Toward the end of the evening, we are treated to a short film which finds Cheyenne whimsically scampering around Philadelphia one afternoon, totally naked but for her character’s long flowing wig, startling a jogger on a bridge, bringing men to frozen-smile-fear in a small café, skipping down alleys, and generally just being, well, a clown who happens to be romping through Philly naked (she buys an iced coffee from a seemingly delighted barista, and as soon as she makes it to the street promptly offers it to a dog).

All three then return to the stage in outrageous costumes for a medley that was celebratory and sublime. The audience as a whole seemed to be one big gauzy grin, gabbling with strangers to share their post-show glee.

Separate from this review,  I would be remiss not to discuss the frequent comparisons I’ve heard between Bang and Untitled Feminist Show, Young Jean Lee’s wordless exploration of a female utopia. UFS was seen in NY last winter as part of PS122’s COIL Festival and has been on a world tour, with a current stop at Philly Live Arts.  Indeed the shows do exist on a continuum, and Philly Live Arts is smartly holding a panel on Body Politics, with Lee, Ford, and John Collins of ERS- which is presenting their Arguendo piece on the Supreme Court’s ruling on stripping vs nudity in art- certain to be a lively and interesting conversation.

I’ve been startled by the specious, and I believe sexist, nature of the comparison. From presenters, agents, and others who aid and abet this scene – only one of whom had actually seen Bang – I’ve been hearing something to the effect of, “but didn’t Young Jean Lee already do this?” UFS is a joyful experience to be sure – personally I watched it twice last winter and would happily do so again – and so is Ford’s in a different way, with its own vocabulary.

So, why do these arbiters feel there can be room for only one show dealing with this theme?  I’ve certainly seen and enjoyed more than one major performance in recent years centering on, for instance, the male queer body.  I get a sense that the folks I’ve talked to- male and female movers and shakers, in half a dozen chats over the last couple of weeks – that, like Highlander, there can be only one.

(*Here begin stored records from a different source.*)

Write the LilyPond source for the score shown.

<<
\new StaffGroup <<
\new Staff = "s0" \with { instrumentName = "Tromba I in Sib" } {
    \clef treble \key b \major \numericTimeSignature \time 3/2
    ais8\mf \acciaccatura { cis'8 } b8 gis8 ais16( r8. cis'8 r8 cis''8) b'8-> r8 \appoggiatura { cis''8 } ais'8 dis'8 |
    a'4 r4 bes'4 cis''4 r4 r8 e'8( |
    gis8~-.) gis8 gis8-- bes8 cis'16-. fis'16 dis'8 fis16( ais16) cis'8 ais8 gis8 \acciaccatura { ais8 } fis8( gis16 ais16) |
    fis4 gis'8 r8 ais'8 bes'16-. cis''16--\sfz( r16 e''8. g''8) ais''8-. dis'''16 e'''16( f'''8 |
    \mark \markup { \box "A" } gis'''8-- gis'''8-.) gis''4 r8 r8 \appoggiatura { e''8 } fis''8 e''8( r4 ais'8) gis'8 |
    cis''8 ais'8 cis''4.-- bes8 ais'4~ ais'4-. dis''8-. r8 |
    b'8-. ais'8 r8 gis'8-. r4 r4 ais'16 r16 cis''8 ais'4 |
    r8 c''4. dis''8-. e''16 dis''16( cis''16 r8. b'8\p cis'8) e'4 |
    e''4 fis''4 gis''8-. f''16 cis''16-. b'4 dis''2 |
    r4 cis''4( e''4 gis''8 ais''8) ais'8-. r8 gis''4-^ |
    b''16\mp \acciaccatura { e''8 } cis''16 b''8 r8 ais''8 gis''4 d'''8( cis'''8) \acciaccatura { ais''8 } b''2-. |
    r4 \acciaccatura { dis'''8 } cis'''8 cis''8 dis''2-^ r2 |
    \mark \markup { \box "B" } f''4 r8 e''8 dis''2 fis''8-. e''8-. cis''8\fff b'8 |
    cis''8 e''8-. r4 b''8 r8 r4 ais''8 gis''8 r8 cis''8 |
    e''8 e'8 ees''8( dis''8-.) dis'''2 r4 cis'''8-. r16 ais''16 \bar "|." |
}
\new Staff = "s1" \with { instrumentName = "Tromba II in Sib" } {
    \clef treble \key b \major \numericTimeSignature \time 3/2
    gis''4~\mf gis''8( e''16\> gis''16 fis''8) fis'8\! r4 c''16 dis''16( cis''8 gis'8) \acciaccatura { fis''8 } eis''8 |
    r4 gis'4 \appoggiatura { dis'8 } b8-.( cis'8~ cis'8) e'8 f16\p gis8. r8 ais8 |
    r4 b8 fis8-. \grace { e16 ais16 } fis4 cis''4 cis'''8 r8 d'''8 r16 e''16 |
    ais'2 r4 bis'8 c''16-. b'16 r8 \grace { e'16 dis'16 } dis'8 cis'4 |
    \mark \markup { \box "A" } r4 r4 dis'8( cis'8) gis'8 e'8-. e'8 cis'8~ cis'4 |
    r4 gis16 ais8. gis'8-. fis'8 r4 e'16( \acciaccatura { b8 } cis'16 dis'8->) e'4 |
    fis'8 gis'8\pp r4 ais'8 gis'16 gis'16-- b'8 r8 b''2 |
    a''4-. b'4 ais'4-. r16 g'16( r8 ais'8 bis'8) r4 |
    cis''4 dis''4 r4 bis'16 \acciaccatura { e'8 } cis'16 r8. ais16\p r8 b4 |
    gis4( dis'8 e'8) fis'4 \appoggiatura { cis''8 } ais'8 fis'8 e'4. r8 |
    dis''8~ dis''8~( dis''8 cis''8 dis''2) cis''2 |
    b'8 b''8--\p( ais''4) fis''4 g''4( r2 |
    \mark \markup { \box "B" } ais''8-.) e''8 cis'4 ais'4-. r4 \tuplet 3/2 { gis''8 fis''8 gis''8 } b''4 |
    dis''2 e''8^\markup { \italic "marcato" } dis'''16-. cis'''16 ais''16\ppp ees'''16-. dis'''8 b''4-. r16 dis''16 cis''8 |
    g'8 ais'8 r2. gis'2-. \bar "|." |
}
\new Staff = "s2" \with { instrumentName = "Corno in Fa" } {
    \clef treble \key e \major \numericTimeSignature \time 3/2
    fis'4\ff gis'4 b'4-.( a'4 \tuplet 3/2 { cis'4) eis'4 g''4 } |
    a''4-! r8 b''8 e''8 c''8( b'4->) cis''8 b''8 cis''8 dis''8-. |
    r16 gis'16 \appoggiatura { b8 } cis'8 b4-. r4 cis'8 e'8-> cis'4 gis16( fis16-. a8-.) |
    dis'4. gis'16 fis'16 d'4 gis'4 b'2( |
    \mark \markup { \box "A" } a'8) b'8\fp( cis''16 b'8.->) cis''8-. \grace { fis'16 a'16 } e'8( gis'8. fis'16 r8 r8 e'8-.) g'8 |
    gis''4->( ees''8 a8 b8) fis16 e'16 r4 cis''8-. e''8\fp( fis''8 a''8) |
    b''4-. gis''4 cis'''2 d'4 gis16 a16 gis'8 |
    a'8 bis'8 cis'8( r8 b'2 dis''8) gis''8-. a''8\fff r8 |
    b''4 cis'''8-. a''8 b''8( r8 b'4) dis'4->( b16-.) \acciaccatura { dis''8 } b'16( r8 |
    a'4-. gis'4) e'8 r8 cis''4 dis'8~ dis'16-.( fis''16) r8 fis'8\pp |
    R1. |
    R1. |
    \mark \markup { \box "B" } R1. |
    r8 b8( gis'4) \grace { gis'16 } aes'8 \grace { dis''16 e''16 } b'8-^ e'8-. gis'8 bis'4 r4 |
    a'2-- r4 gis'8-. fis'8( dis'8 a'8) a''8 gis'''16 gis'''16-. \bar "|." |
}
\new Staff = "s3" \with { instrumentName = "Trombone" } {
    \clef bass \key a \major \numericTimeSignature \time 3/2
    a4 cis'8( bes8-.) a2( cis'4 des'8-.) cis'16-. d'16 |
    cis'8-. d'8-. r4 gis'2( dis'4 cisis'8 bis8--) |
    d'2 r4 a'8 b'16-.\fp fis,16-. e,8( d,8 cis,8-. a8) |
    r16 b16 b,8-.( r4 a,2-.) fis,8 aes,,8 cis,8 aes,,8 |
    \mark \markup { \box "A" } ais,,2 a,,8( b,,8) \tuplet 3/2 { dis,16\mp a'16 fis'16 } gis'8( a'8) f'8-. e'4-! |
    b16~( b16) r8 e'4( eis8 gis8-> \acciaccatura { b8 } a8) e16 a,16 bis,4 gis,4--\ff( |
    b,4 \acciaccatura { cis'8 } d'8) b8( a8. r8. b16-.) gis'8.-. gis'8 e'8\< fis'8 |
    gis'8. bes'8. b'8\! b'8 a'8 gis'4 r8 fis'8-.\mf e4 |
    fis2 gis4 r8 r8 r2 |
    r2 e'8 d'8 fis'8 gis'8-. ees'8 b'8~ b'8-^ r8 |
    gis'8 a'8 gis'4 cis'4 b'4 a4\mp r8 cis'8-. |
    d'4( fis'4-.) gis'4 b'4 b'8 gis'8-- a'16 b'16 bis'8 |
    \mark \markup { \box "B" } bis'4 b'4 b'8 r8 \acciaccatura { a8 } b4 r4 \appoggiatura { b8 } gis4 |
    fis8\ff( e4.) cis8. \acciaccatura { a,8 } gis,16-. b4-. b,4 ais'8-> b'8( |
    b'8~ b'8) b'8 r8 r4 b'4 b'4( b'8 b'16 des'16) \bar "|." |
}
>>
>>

As in, only one show created by a female artist that celebrates the woman’s body and sexuality in a comedic and non-traditional way, that’s it, for all time.  In other words, when I’m raving about Ford’s Bang, they are replying, “but how many more comedic female empowerment performance pieces do we need”?

at the conclusion of Bang, the ladies unite for a wild song and dance medley

My response is: how much more can be made, and when can I see them? Like many female humans, I’m acutely aware of the constant, pervasive onslaught of the male-based view of women’s bodies, and how men wish women to express desire- dished out to us incessantly, from television, movies, photoshopped magazine covers, omnipresent porn and its frequently warped presentation of female sexuality, to all the sad women of the large and small screen, with their faces tightly stretched.

In comparison to all this – the daily sensorial onslaught via all forms of media, in which normal-looking women rarely make an appearance – it is absolutely THRILLING to watch a performance event featuring three normal, real women enjoying their own particular, specific naked bodies. I had a similar feeling of euphoria when viewing UFS, and never for a moment when watching Bang did I think, “oh enough of this, someone else has covered this already!”

Rather, I found myself thinking – how inspiring that two works on this subject have been born within close proximity- and will more female artists jump in to what I hope will be an ever widening, deepening pool? Is there perhaps a whole new genre being created, a kind of contemporary feminist performance that is comedic, playful and packing sold-out houses with  mainstream audiences? i.e. folks who would never use the phrase ‘feminist performance art’ to describe the show they’ve just happily seen, but whose minds are opened by what they witnessed therein?